Will Ian tell the police about the ring?
‘Eleanor, Eleanor,’ Naeve is nudging her fiercely. ‘What’s going on?’
It takes Eleanor a moment to reorientate and work out what Naeve means, but
when she does she has a renewed flash of fear. They are almost at the house, but a small crowd awaits them, gathered outside with cameras in hands or on tripods.
‘Will you be okay, miss?’ the driver asks, sounding less gruff now.
‘We will be once we get inside,’ she replies with more conviction than she feels.
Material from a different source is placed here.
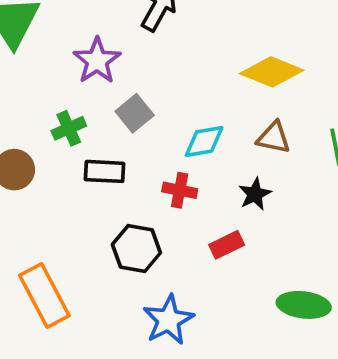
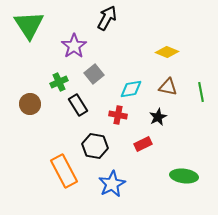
yellow diamond: (272, 72) -> (167, 52), size x0.7
black rectangle: (104, 171) -> (78, 105), turned 55
orange rectangle: (44, 296) -> (64, 171), moved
As he draws up to the kerb, the journalists turn and start to converge on the cab. ‘Hang on a minute,’ the driver tells them. He gets out and opens the door, shouting at the crowd, ‘Let these young girls through to their house, please!’ He has a burly bouncer’s presence and the journalists automatically recede a step or two, but the cameras still click and whirr as the cabbie shepherds the three of them to the door. Eleanor fumbles in her bag for the key, aware of all those eyes watching them just metres away beyond the garden wall. When she finally opens the door the cabbie ushers them inside, and she hurriedly closes the door on everyone with a bang.
Immediately, there’s a sharp knock, and a voice beyond the door shouts, ‘You forgot to pay me, miss!’
Eleanor finds the fifty-pound note in her bag and pushes it through the letterbox, where it is snatched from the other side. ‘Thank you,’ comes his gravelly voice, and the letterbox falls closed again.
Once she has double-checked the door is locked, she turns to see both girls sitting on the expansive staircase, their backpacks at their feet, their gazes firmly on her, waiting. Savvie’s bottom lip quivers; Naeve’s expression is stony.
‘Has something bad happened to Mummy and Daddy now?’ Savvie asks, and a few large fat tears break free and skim her cheeks.
‘I keep telling her you would have told us that already, but she won’t believe me,’ Naeve says crossly, putting her arm around her younger sister.
‘Savvie.’ Eleanor goes and kneels in front of her. ‘I promise you, you don’t need to be scared. Your mum and dad are caught up with work, and those horrible journalists out there are insisting on harassing everyone they can find because they want to know what happened to Arabella. Listen.’ She looks at each of the girls. ‘Let’s go into the kitchen and find something really delicious to eat – something you’re not normally allowed. There must be a stash of chocolate or biscuits somewhere.’